[Data excerpts]:
------------------------------------------------------------------------
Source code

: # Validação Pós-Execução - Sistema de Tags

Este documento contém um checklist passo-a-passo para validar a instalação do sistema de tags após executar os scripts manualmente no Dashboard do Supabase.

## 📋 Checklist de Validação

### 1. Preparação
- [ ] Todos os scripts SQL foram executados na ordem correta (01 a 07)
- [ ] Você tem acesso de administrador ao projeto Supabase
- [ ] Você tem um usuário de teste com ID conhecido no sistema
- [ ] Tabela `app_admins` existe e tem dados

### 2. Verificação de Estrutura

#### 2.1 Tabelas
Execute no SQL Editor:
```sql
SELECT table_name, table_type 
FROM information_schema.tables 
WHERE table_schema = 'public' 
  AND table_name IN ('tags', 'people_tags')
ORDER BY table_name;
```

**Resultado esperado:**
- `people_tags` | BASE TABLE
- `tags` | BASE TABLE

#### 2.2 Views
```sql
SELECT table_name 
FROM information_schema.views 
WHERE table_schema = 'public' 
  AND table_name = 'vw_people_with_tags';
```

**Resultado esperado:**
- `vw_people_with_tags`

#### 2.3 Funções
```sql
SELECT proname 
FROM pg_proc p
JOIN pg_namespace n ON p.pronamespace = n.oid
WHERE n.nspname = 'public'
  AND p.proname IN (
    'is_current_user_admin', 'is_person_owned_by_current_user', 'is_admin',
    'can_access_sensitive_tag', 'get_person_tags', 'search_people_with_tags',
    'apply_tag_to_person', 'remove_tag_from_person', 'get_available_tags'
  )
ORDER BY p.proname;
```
------------------------------------------------------------------------
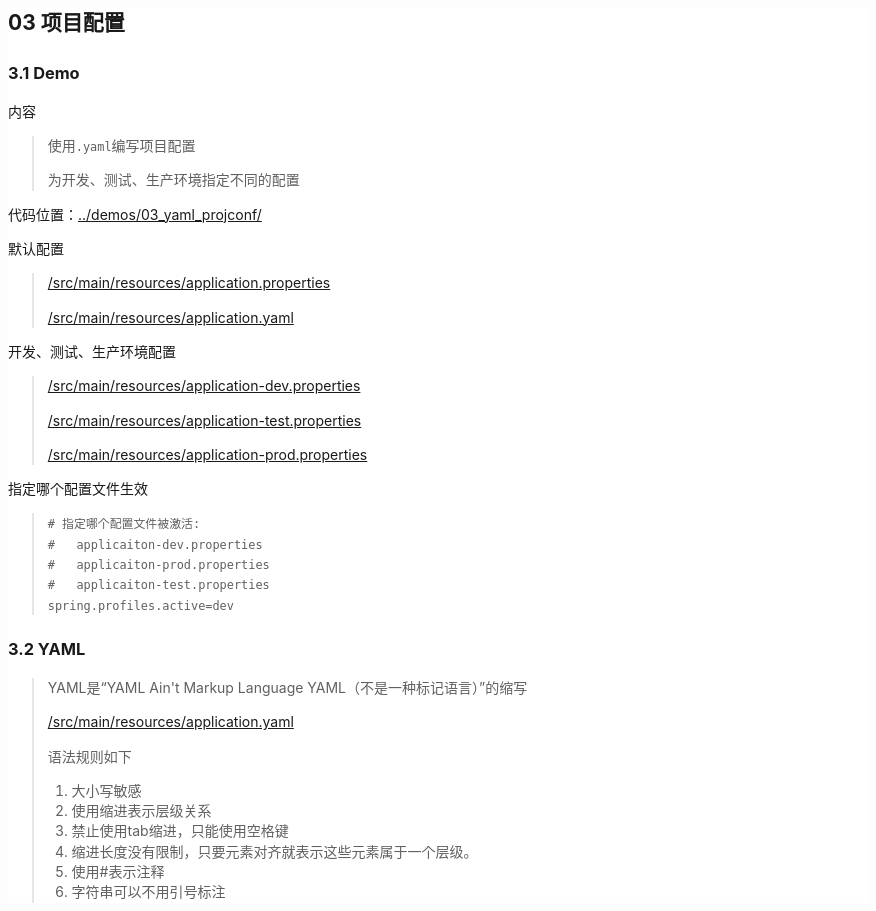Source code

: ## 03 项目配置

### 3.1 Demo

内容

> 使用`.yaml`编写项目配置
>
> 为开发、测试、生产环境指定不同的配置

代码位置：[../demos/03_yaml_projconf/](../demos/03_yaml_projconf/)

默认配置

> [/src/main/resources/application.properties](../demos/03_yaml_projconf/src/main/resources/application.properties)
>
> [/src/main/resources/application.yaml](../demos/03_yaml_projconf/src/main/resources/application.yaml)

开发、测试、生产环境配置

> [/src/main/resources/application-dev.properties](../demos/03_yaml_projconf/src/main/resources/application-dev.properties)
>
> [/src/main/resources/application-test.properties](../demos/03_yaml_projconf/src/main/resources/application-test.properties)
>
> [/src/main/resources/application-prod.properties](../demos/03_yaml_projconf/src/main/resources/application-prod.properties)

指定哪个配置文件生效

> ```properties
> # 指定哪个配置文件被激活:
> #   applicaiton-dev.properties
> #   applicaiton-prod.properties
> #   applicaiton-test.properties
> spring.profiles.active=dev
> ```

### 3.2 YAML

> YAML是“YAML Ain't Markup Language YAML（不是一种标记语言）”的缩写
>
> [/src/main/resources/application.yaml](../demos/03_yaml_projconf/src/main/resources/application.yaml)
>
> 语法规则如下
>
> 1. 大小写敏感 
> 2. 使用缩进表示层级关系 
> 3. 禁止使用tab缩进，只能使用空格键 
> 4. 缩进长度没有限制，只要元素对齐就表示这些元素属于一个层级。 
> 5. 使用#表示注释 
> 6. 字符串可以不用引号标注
------------------------------------------------------------------------
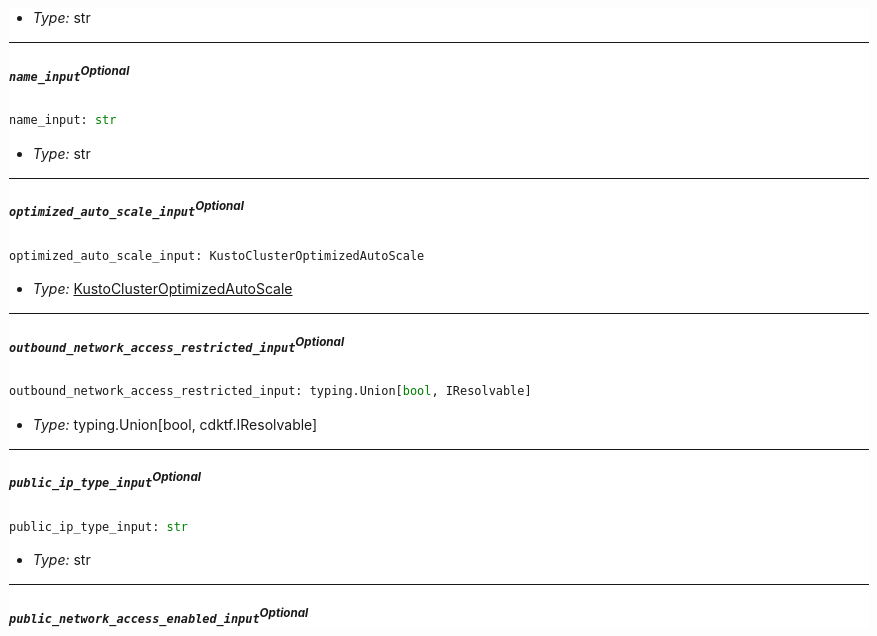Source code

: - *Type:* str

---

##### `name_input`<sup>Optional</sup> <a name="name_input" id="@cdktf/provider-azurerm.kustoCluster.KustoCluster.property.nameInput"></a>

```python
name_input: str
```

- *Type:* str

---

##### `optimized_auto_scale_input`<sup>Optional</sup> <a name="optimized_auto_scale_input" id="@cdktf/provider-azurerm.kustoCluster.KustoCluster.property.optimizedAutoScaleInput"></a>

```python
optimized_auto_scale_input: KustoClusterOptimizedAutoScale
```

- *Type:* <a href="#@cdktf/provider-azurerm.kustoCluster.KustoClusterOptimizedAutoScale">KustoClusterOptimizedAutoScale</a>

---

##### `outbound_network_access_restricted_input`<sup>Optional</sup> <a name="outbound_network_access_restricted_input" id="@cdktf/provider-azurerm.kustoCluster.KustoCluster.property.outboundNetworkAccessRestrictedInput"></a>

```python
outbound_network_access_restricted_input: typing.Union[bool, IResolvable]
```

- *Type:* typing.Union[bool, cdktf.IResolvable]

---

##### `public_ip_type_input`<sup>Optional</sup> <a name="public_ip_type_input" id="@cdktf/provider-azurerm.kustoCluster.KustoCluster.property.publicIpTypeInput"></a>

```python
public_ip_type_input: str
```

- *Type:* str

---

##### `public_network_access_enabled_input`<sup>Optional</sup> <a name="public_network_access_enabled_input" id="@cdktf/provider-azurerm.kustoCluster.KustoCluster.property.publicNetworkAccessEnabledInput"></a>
------------------------------------------------------------------------
[Assignment]: Each line of the listing above that contains the word "application" counts once; please give the total and nothing more.

[Answer space]: 6